KEILAR: Let me play devil's advocate to that.
KEILAR: There have been tremendous concerns voiced by many Americans. Are their concerns warranted? Shouldn't they be part of the debate here? Whether or not you think Edward Snowden is a disgrace, isn't this a debate that the American people should have some say in?
KING: If the debate is done honestly. The average American I think believes that their phone calls are being listened to. They think their e-mails are being looked at. That is totally untrue. No one's phone calls are being listened to by the NSA. The fact is that it's under total court supervision. Now, there are thousands of phone calls being listened to every day by local prosecutors, by local police, by federal law enforcement, by federal prosecutors.
That's done in narcotics and pornography and organized crime. That's totally separate from the NSA. The NSA, as I said, I believe, there's a total of 60 Americans, that's 6-0 Americans having their phone calls listened to and that's because they're in contact with terrorists. And that's 60 all over the world and it's only done under strict court supervision and the granting of an order by the court.
KEILAR: But some of them know that their calls aren't necessarily being listened to, but just the fact that the government has this blanket access to, should it be needed, to this phone data, to this internet usage data.
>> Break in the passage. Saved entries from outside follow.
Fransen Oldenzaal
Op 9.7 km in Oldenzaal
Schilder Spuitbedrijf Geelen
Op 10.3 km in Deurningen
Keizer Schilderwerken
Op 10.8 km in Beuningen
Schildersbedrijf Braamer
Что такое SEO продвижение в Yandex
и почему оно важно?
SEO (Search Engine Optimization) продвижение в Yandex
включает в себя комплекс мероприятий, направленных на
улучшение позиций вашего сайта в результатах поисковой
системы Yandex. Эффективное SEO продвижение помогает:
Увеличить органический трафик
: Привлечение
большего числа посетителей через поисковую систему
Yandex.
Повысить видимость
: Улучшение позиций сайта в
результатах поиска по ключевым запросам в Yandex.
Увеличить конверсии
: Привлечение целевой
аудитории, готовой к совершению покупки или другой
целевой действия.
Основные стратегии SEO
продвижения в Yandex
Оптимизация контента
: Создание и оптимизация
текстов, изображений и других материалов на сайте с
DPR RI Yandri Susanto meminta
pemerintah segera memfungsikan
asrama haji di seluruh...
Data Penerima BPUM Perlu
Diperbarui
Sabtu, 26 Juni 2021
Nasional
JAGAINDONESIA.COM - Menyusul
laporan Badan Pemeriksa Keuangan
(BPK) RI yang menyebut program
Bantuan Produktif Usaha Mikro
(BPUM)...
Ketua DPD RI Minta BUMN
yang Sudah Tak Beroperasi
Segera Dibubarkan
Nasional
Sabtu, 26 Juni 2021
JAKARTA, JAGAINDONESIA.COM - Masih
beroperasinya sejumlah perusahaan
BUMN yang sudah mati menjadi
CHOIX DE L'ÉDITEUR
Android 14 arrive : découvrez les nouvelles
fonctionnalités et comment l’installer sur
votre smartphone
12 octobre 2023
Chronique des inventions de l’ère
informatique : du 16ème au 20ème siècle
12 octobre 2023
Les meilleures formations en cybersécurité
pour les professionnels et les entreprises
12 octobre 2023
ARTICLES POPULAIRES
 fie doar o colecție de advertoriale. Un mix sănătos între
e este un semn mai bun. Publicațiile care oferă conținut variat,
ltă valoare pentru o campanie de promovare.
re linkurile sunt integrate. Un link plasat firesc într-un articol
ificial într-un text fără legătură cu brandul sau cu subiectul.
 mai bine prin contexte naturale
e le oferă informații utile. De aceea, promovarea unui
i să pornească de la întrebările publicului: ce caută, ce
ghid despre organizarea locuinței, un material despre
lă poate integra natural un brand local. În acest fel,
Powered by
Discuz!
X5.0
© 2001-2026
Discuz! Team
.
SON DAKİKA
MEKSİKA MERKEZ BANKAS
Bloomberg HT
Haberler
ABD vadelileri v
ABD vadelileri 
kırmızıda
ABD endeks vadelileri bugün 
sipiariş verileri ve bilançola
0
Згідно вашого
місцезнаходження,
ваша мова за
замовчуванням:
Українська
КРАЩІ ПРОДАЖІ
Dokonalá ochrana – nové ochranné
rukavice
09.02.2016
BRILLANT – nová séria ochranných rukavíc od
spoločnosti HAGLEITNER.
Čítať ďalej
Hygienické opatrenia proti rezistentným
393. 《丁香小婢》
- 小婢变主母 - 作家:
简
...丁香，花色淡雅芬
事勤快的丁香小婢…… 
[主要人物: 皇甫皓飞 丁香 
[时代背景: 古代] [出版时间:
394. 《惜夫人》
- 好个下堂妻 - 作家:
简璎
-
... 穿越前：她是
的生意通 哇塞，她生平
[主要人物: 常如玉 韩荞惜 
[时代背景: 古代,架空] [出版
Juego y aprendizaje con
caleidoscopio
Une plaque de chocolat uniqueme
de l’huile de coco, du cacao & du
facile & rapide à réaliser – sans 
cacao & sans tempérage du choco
I wonder -- and we've heard many people put concerns out there because they feel like they've been misled.
For instance, let's talk a little bit about DNI, James Clapper, the director of National Intelligence.
KEILAR: He testified before Congress that I think a lot of people took that to mean that there wasn't even this sort of blanket grabbing of phone and internet usage. His critics actually include Republican senator, Rand Paul. Do you think there should be any consequences for Clapper, and we certainly noticed that President Obama didn't really defend him in his testimony before Congress last week?
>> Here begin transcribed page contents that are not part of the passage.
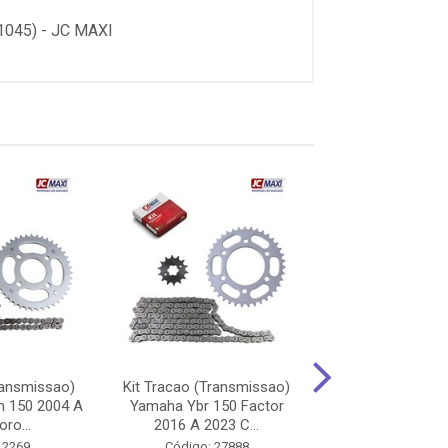
045) - JC MAXI
ransmissao)
Kit Tracao (Transmissao)
Kit Tracao (Tra
n 150 2004 A
Yamaha Ybr 150 Factor
Yamaha Ybr 125
ro...
2016 A 2023 C...
2008 A 2013
 2269
Código: 27888
Código: 50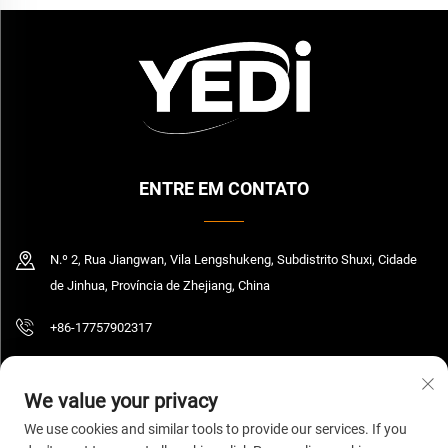
ENTRE EM CONTATO
N.º 2, Rua Jiangwan, Vila Lengshukeng, Subdistrito Shuxi, Cidade
de Jinhua, Província de Zhejiang, China
+86-17757902317
[email protected]
We value your privacy
We use cookies and similar tools to provide our services. If you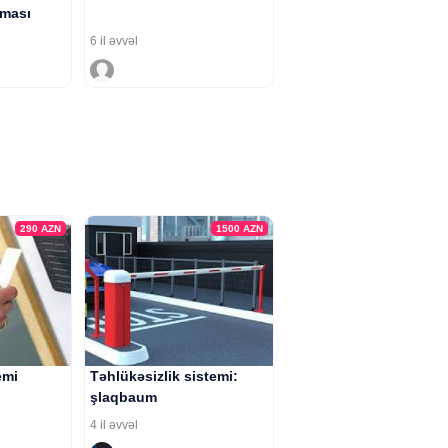
lması
6 il əvvəl
290
AZN
1500
AZN
emi
Təhlükəsizlik sistemi:
şlaqbaum
4 il əvvəl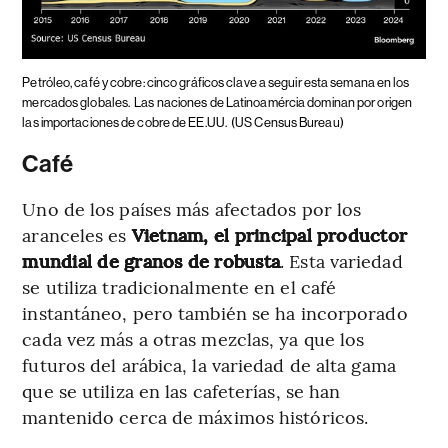
Petróleo, café y cobre: cinco gráficos clave a seguir esta semana en los
mercados globales.
Las naciones de Latinoamércia dominan por origen
las importaciones de cobre de EE.UU.
(US Census Bureau)
Café
Uno de los países más afectados por los
aranceles es
Vietnam, el principal productor
mundial de granos de robusta
. Esta variedad
se utiliza tradicionalmente en el café
instantáneo, pero también se ha incorporado
cada vez más a otras mezclas, ya que los
futuros del arábica, la variedad de alta gama
que se utiliza en las cafeterías, se han
mantenido cerca de máximos históricos.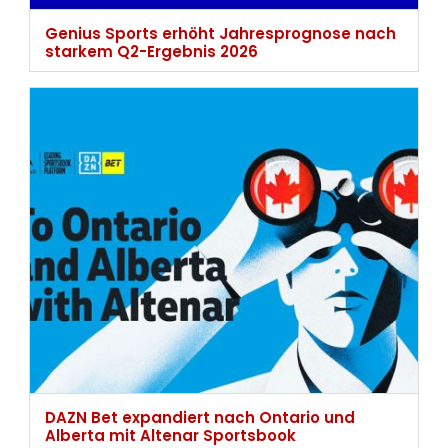
Genius Sports erhöht Jahresprognose nach
starkem Q2-Ergebnis 2026
DAZN Bet expandiert nach Ontario und
Alberta mit Altenar Sportsbook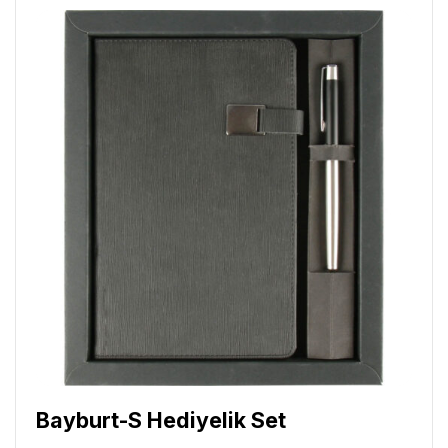
Bayburt-S Hediyelik Set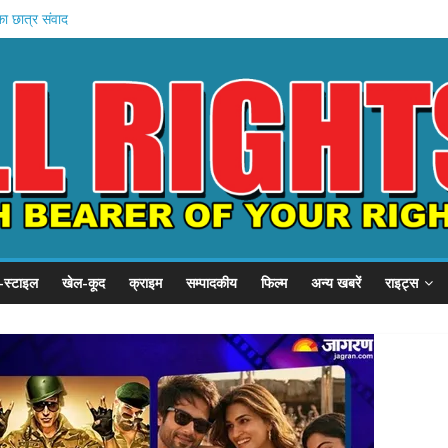
का छात्र संवाद
ें बहन को कैद
जवी शुरू
बड़ा प्रदर्शन
-स्टाइल
खेल-कूद
क्राइम
सम्पादकीय
फिल्म
अन्य खबरें
राइट्स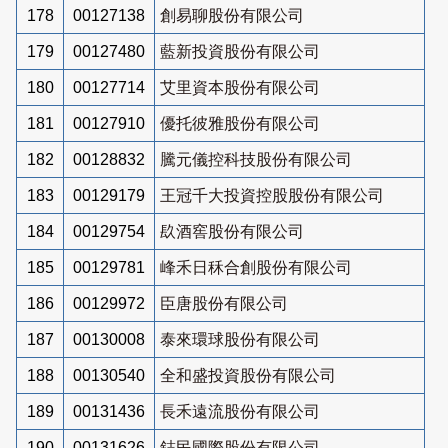
178
00127138
創易聊股份有限公司
179
00127480
藍新投資股份有限公司
180
00127714
艾里資本股份有限公司
181
00127910
優托彼雅股份有限公司
182
00128832
騰元儀控科技股份有限公司
183
00129179
王冠千大投資控股股份有限公司
184
00129754
镹酒窖股份有限公司
185
00129781
峰禾日秝合創股份有限公司
186
00129972
臣唐股份有限公司
187
00130008
泰來環球股份有限公司
188
00130540
全和盛投資股份有限公司
189
00131436
長禾遠流股份有限公司
190
00131626
鋕民國際股份有限公司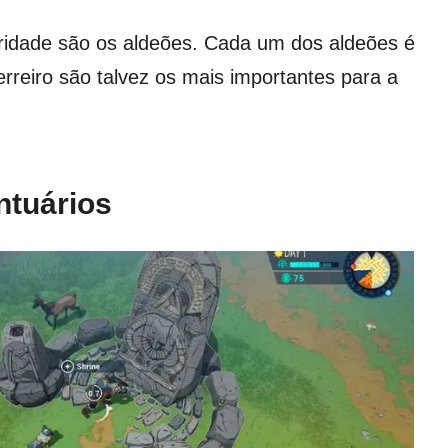
oridade são os aldeões.
Cada um dos aldeões é
erreiro são talvez os mais importantes para a
ntuários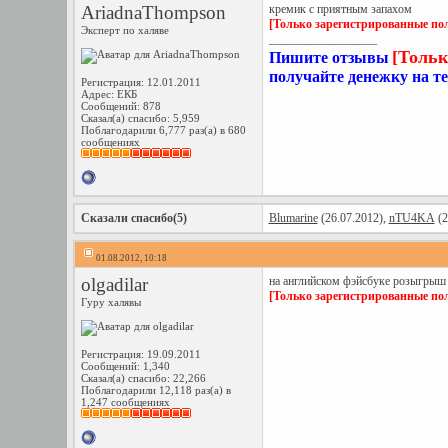
AriadnaThompson
кремик с приятным запахом
[Только зарегистрированные пол
Эксперт по халяве
__________________
[Тольк
Пишите отзывы
получайте денежку на т
Регистрация: 12.01.2011
Адрес: ЕКБ
Сообщений: 878
Сказал(а) спасибо: 5,959
Поблагодарили 6,777 раз(а) в 680
сообщениях
Сказали спасибо(5)
Blumarine
(26.07.2012),
nTU4KA
(2
01.08.2012, 10:18
olgadilar
на английском фэйсбуке розыгрыш
[Только зарегистрированные пол
Гуру халявы
Регистрация: 19.09.2011
Сообщений: 1,340
Сказал(а) спасибо: 22,266
Поблагодарили 12,118 раз(а) в
1,247 сообщениях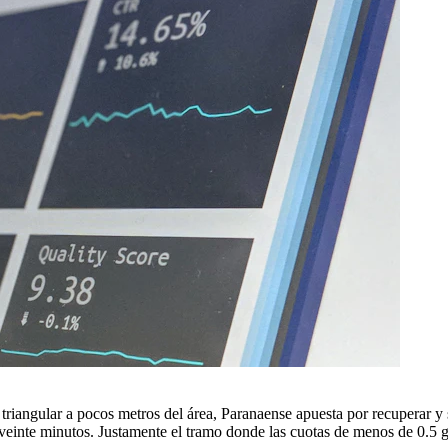
triangular a pocos metros del área, Paranaense apuesta por recuperar y s
os veinte minutos. Justamente el tramo donde las cuotas de menos de 0.5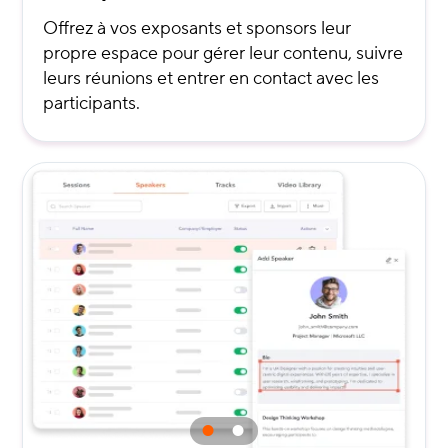
Offrez à vos exposants et sponsors leur
propre espace pour gérer leur contenu, suivre
leurs réunions et entrer en contact avec les
participants.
KING: Let me say several things. First of all, e-mails are not being surveilled. The NSA on its own stopped doing that more than two years ago because they felt they cannot ensure privacy because there was so much extraneous information in an e-mail. So, they stopped that. There is no e-mail surveillance. It stopped more than two years ago. As far as General Clapper, he was in a position, he was asked a question by a senator that the senator knew the answer to.
It had already been discussed in a private confidential top secret session because we did not want the enemy to know what we were doing and what we were capable of. What General Clapper was trying to do, first of all, he didn't expect a question like that would be asked in public, because of its top secret nature, and he tried to give an answer which he thought was the least offensive, where he would be protecting the men and women of the NSA and those -- and protect the programs we're using to stop al Qaeda.
And there's nothing in this for the NSA. They have not abused this. They're not using it for political purposes. They're not going after anyone. They're doing it to save American lives and it has worked. That's what General Clapper was trying to protect. So, as far as Rand Paul, I think he's also absolutely terrible when he said -- when he was comparing General Clapper to Edward Snowden. I mean, a four star general who's dedicating his life to his country to a guy who's a traitor and a deserter? Rand Paul again does not know what he's talking about. He also on another show once was saying the NSA follows him and knows everything he's doing. The guy's having delusions of grandeur. Nobody really cares what he's doing.
KEILAR: Strong opinions, Congressman Peter King. We appreciate you coming on to share them with us.
KING: Thank you, Brianna. Happy New Year.